[Excerpts from a dataset]
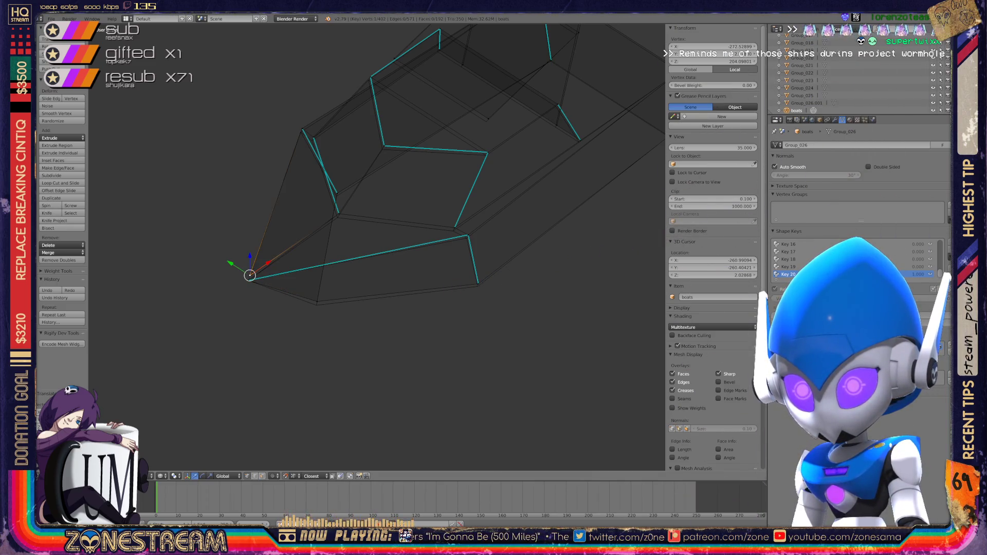
right_click(317, 305)
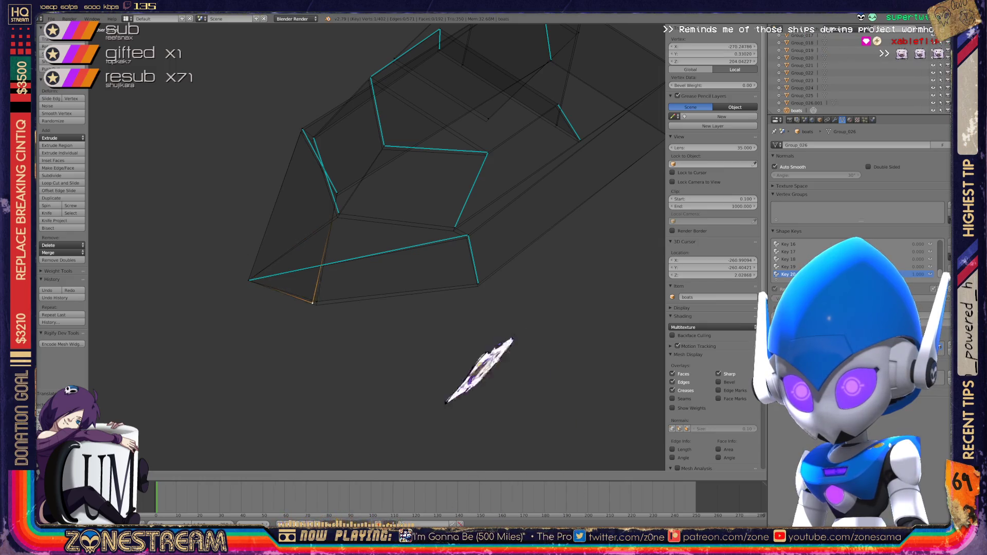
right_drag(317, 301, 316, 305)
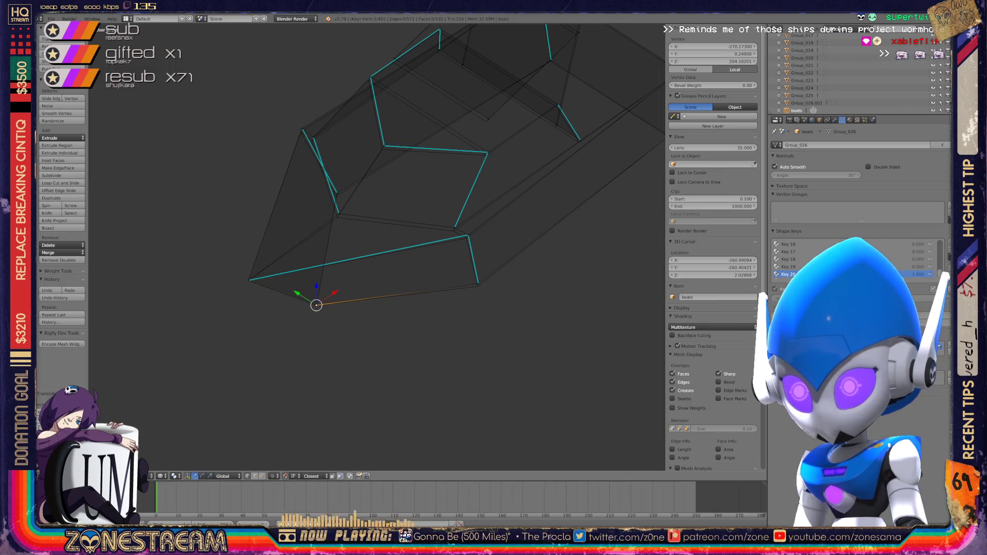
right_drag(478, 283, 478, 286)
scroll(481, 178, up, 3)
- Shift two neighbouring inner-edge vertices down-left and adjust the inner corner vertex slightly
right_click(458, 274)
mouse_move(459, 274)
right_down()
mouse_move(441, 267)
mouse_move(456, 279)
right_up()
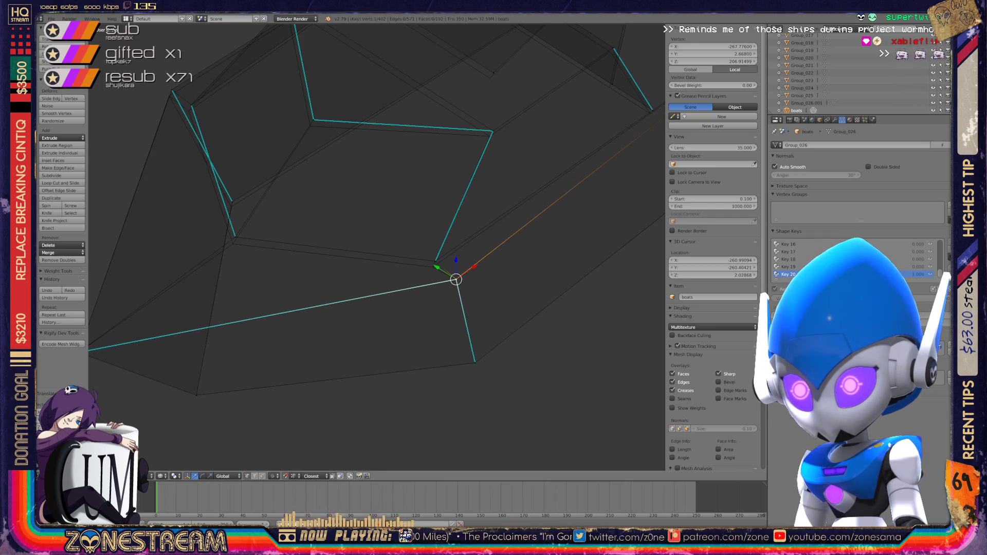
right_click(436, 261)
right_drag(435, 261, 433, 266)
right_click(235, 237)
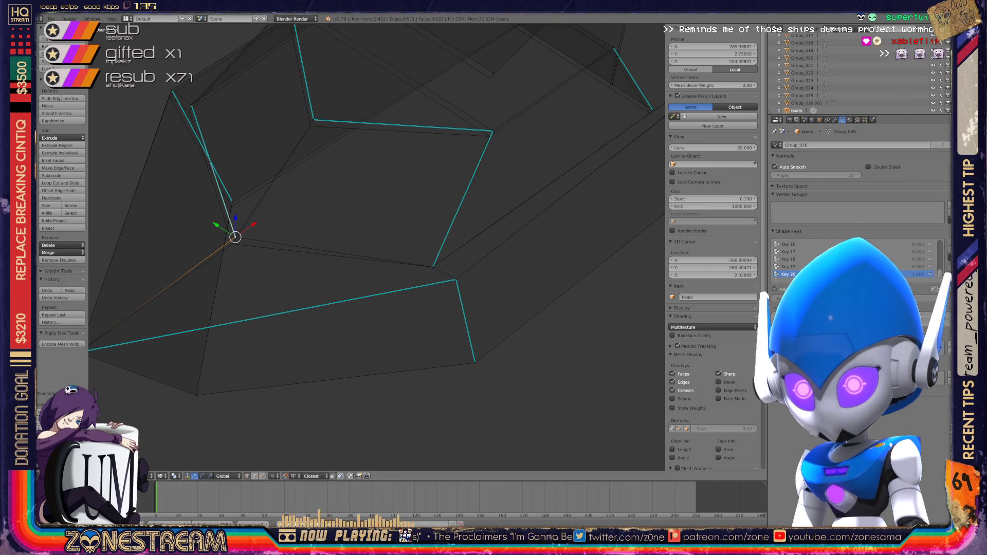
right_drag(235, 237, 231, 241)
shift+middle_drag(235, 237, 260, 310)
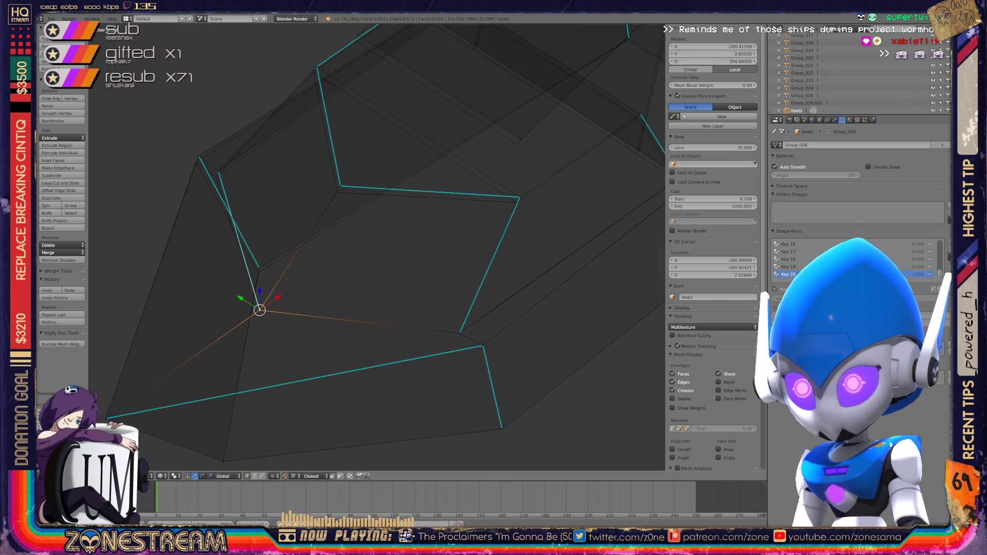
- Pull the inner corner vertex down-left and select the overlapping lower inner vertices
right_click(341, 185)
right_drag(341, 185, 337, 192)
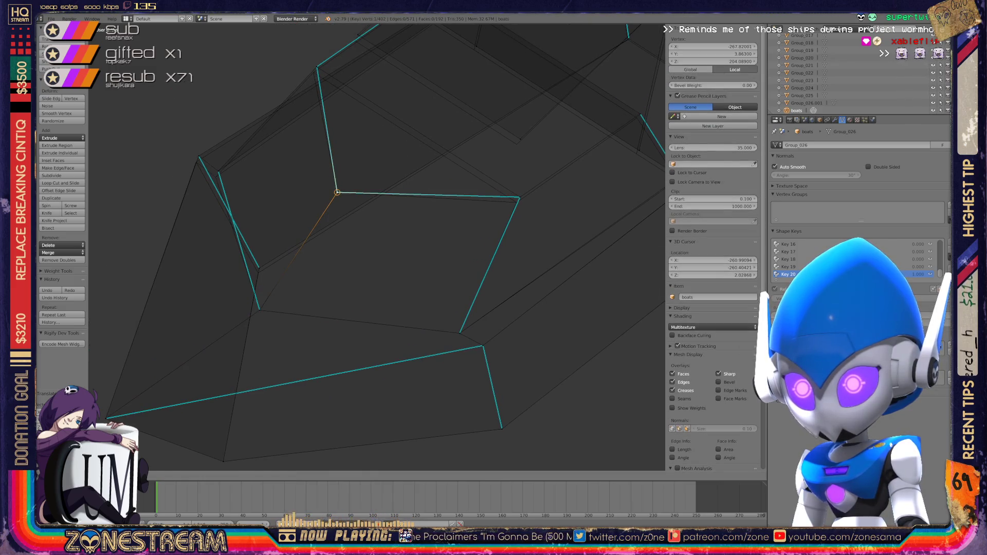
right_click(520, 197)
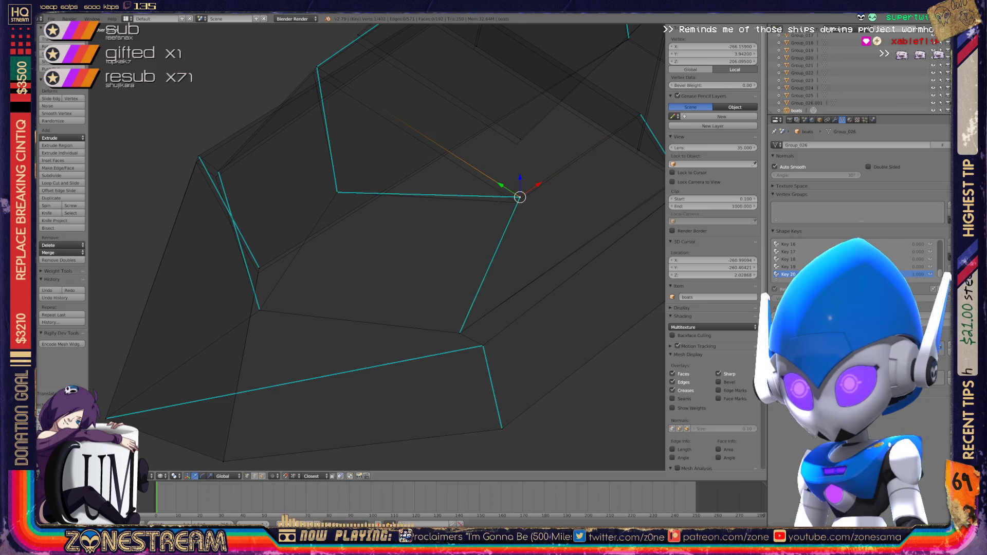
shift+middle_drag(260, 268, 287, 327)
right_click(290, 321)
right_click(289, 326)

__WHAT IS EXPECTED__
Copy out the data verbatim, excluding the pictures.

__RESULT BELOW__
right_click(317, 305)
right_drag(317, 301, 316, 305)
right_drag(478, 283, 478, 286)
scroll(481, 178, up, 3)
- Shift two neighbouring inner-edge vertices down-left and adjust the inner corner vertex slightly
right_click(458, 274)
mouse_move(459, 274)
right_down()
mouse_move(441, 267)
mouse_move(456, 279)
right_up()
right_click(436, 261)
right_drag(435, 261, 433, 266)
right_click(235, 237)
right_drag(235, 237, 231, 241)
shift+middle_drag(235, 237, 260, 310)
- Pull the inner corner vertex down-left and select the overlapping lower inner vertices
right_click(341, 185)
right_drag(341, 185, 337, 192)
right_click(520, 197)
shift+middle_drag(260, 268, 287, 327)
right_click(290, 321)
right_click(289, 326)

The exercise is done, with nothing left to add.